I was going through an emotionally wrenching time when it seemed nothing was working out to my advantage and the bad luck just didn’t seem to end. Even some relationships with family and friends were not doing well.
I felt isolated and unloved. My self esteem and self worth were temporarily trampled.
I told my friend Andrew that no one cared.
He agreed fully and wholeheartedly with me.
He told me he has known people don’t care since he was 15 years old.
He said he was in class when one of his teachers told a story. The teacher said that when people ask, “How are you?”, they don’t really want to know. It’s an empty question that no one truly wants answered. The teacher said people just don’t care.
Andrew said that he, as a 15-year-old, said to himself, “That’s right. The teacher is right. No one does care.”
Andrew’s father died around this time and he had to be around family and others who he says weren’t nice or kind to him. The teacher’s comment rang terribly true.
From that moment forward, Andrew began operating on this belief. No one cared then and now 35 years later, people still don’t care.
I froze. How could that be? I began to recall all the monents when people seemed to care. I see people donate their time and money to help strangers who are less fortunate. I see families helping members who need a place to stay. I saw a woman give away her free turkey to another woman in line at the grocery store and we all got a little weepy over the new recipient’s overwhelming joy.
During the more recent hard time, family and friends worried about my mental state, some listened as I sobbed, and others took the Tough Love path.
My best friend Randy told me, metaphorically, to pick myself up by my bootstraps ala John Wayne and stop my defeatist and victim attitude.
There are better things and times ahead, he told me.
Thus I might feel lonely or alone, but I know I’m not. Somewhere someone cares about each and every one of us, including Andrew. I know people care about him and he cares about people.
I must refuse to let my emotions get the best of me. I can not believe the world is cold and dark.
This was one of my horoscopes this month:
In this world there are very few people who truly care. Most care, only as much as they feel they have to. They may care because it is their job to care. They may care because they feel it is expected of them. They may care because they feel bad about not caring. How much they care, though – and for how long – is questionable. That’s all understandable. To care is to be sensitive. To be sensitive is to be vulnerable. Yet it is also to be brave… and ultimately, to be deeply rewarded. As, soon, you’ll see.
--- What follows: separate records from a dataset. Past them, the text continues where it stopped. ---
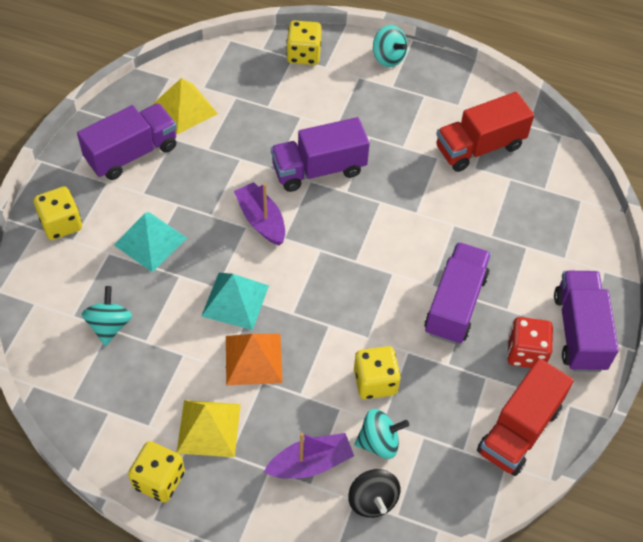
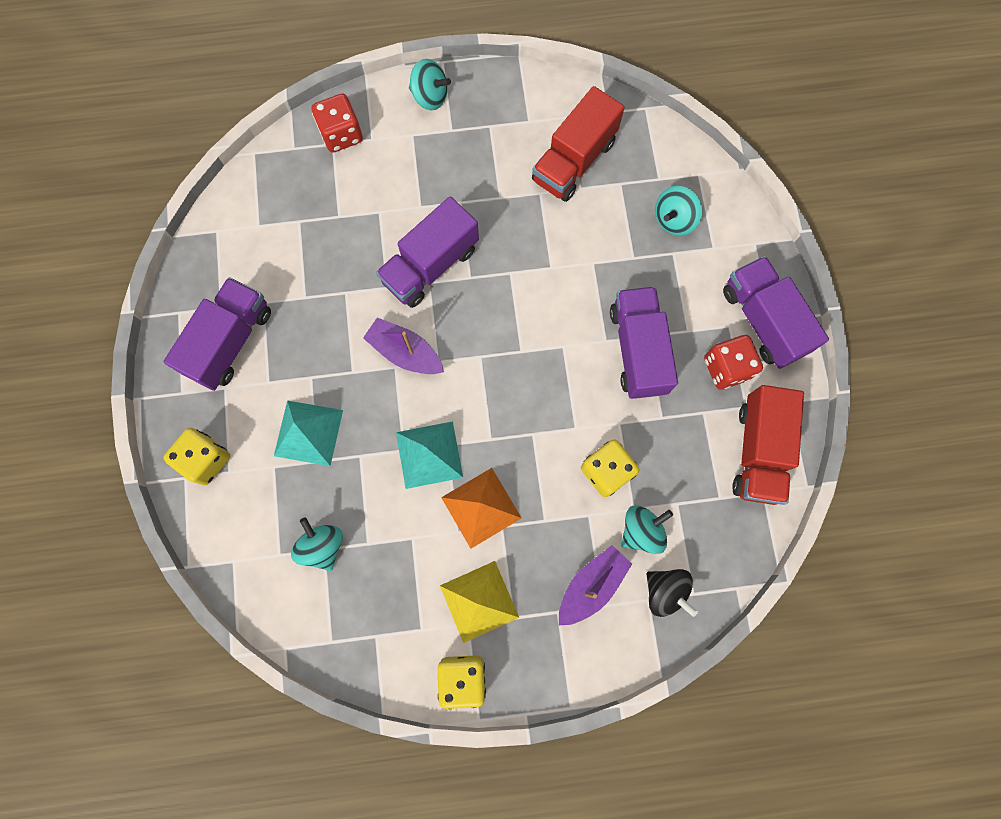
camera: 25 degrees left, 20 degrees up
yellow pyramid [153,78,218,134] -> none
yellow dice [286,21,322,65] -> red dice [311,93,363,153]
none -> turquoise spinning top [655,186,702,236]

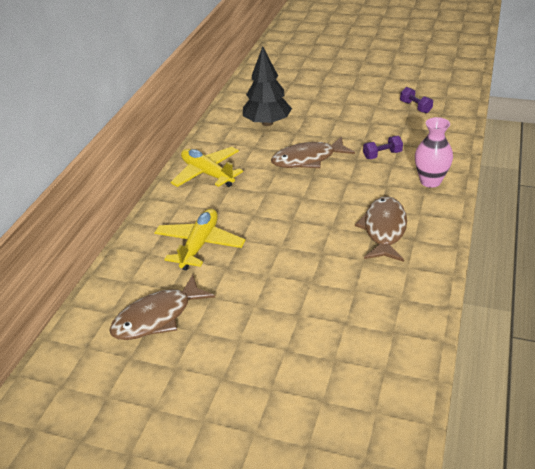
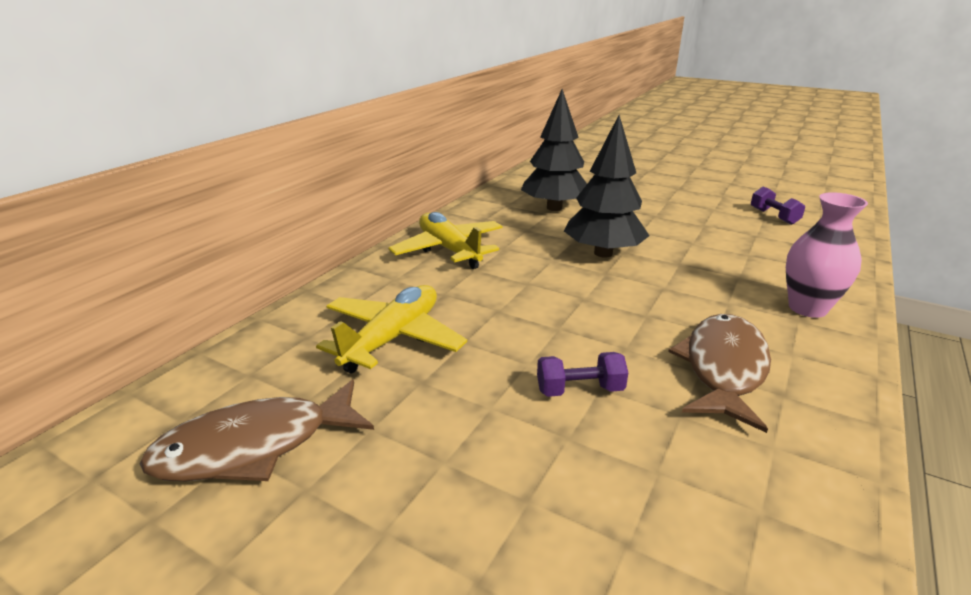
camera: 10 degrees right, 10 degrees down
brown fish [271,136,355,168] -> black tree [564,115,650,258]
purple dumbbell [363,136,403,159] -> purple dumbbell moved to [537,352,628,397]

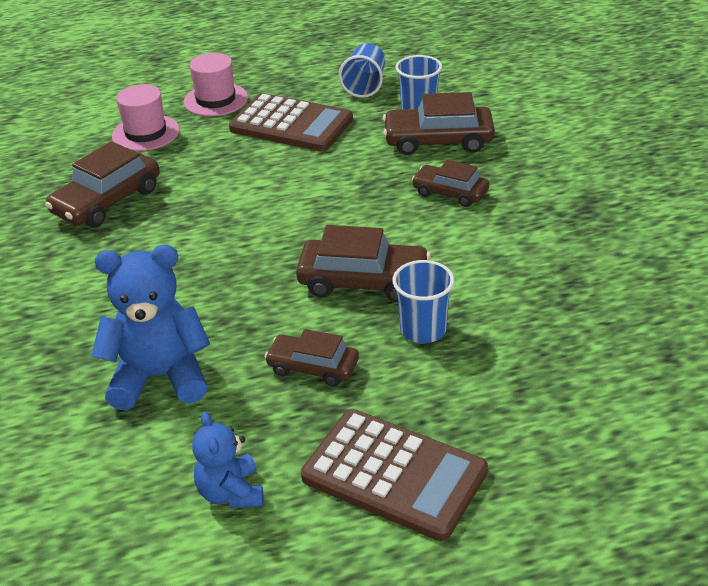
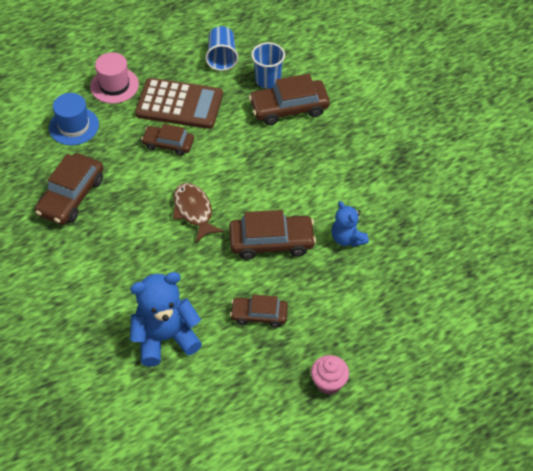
camera: 15 degrees left, 15 degrees up
pink hat [112,84,180,151] -> blue hat [49,93,99,145]
blue teddy bear [192,412,263,508] -> blue teddy bear moved to [331,201,369,247]
brown calculator [301,409,488,541] -> pink cupcake [311,355,349,395]
blue cup [392,260,454,343] -> none
brown car [412,160,489,207] -> brown car moved to [141,124,194,156]
none -> brown fish [173,183,224,242]

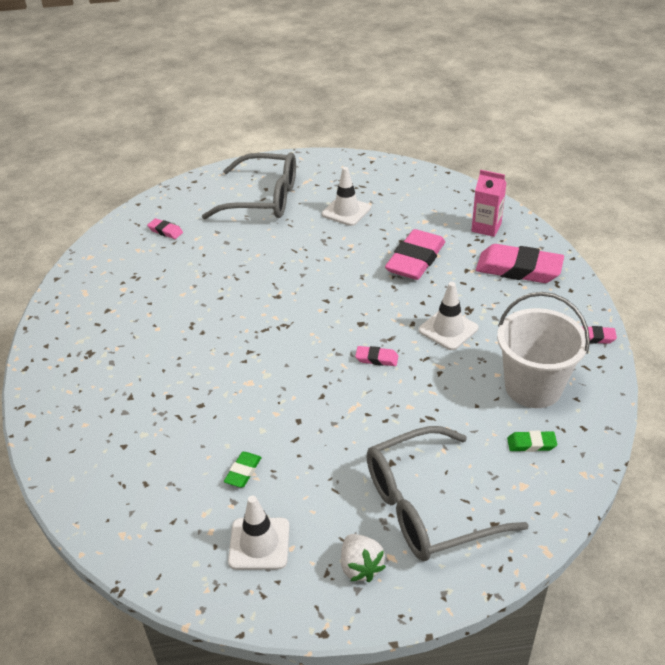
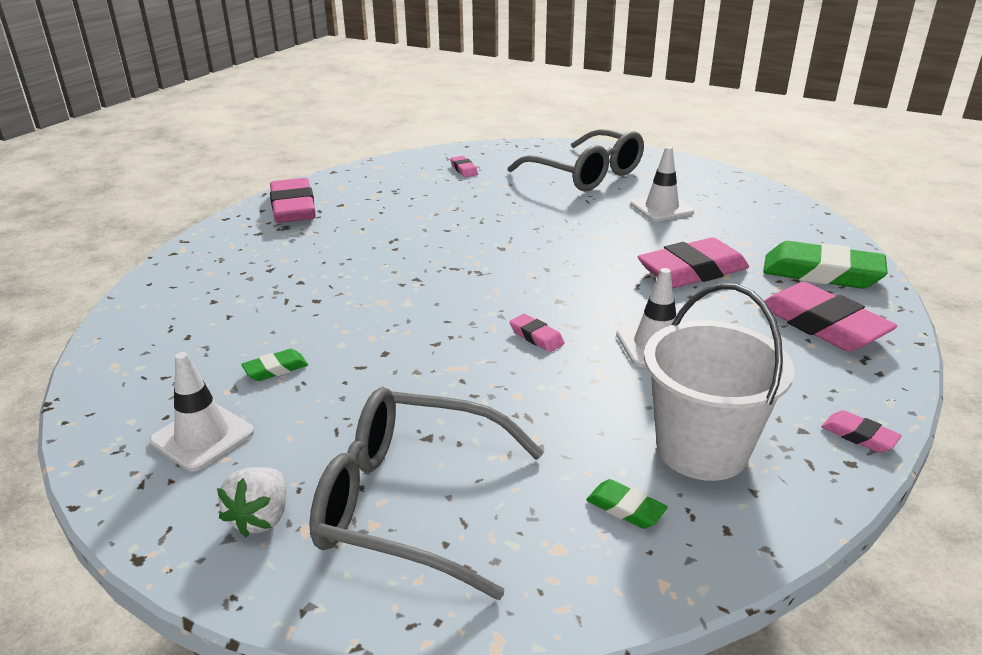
camera: 35 degrees right, 10 degrees down
pink carton [471,170,506,237] -> green eraser [763,241,888,289]
none -> pink eraser [270,178,316,223]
It was weird reading about myself on the www. I thought it was well written. You called me friend. The other stuff…it seemed personal, my personal..so that was weird to read. Well, I’m glad it helped you. For me, at the time, realizing that many, most, didn’t care about me was liberating. It helped me know that not everything was my fault. I was 15 and had gone thru a lot and was pretty confused why no one was around that seemed to care.
I thumbed through Sip and Go Girl over coffee this morning and chocked on this:
…
“He told me he has known people don’t care since he was 15 years old.
He said he was in class when one of his teachers told a story. The teacher said that when people ask, “How are you?”, they don’t really want to know. It’s an empty question that no one truly wants answered. The teacher said people just don’t care.
Andrew said that he, as a 15-year-old, said to himself, “That’s right. The teacher is right. No one does care.”
Andrew’s father died around this time and he had to be around family and others who he says weren’t nice or kind to him. The teacher’s comment rang terribly true.
From that moment forward, Andrew began operating on this belief. No one cared then and now 35 years later, people still don’t care.”
…
If this is the Andrew that we both know then YOU never cared about him either! Sip and Go Girl… Your writing and stories and thought process is warm and inviting and fresh and funny…but it’s not how you actually live your life. Most of us Share this same dilemma …but with you Sip and Go Girl you have gone out of your way to dismiss our friendship and dismiss my existence. You purposefully flushed away 16 months of friendliness, friendship, affection and great memories. Why?
So when I ask to meet for coffee, or enquire “how are you”? ..know that I mean what I say and that I do indeed…care. About you.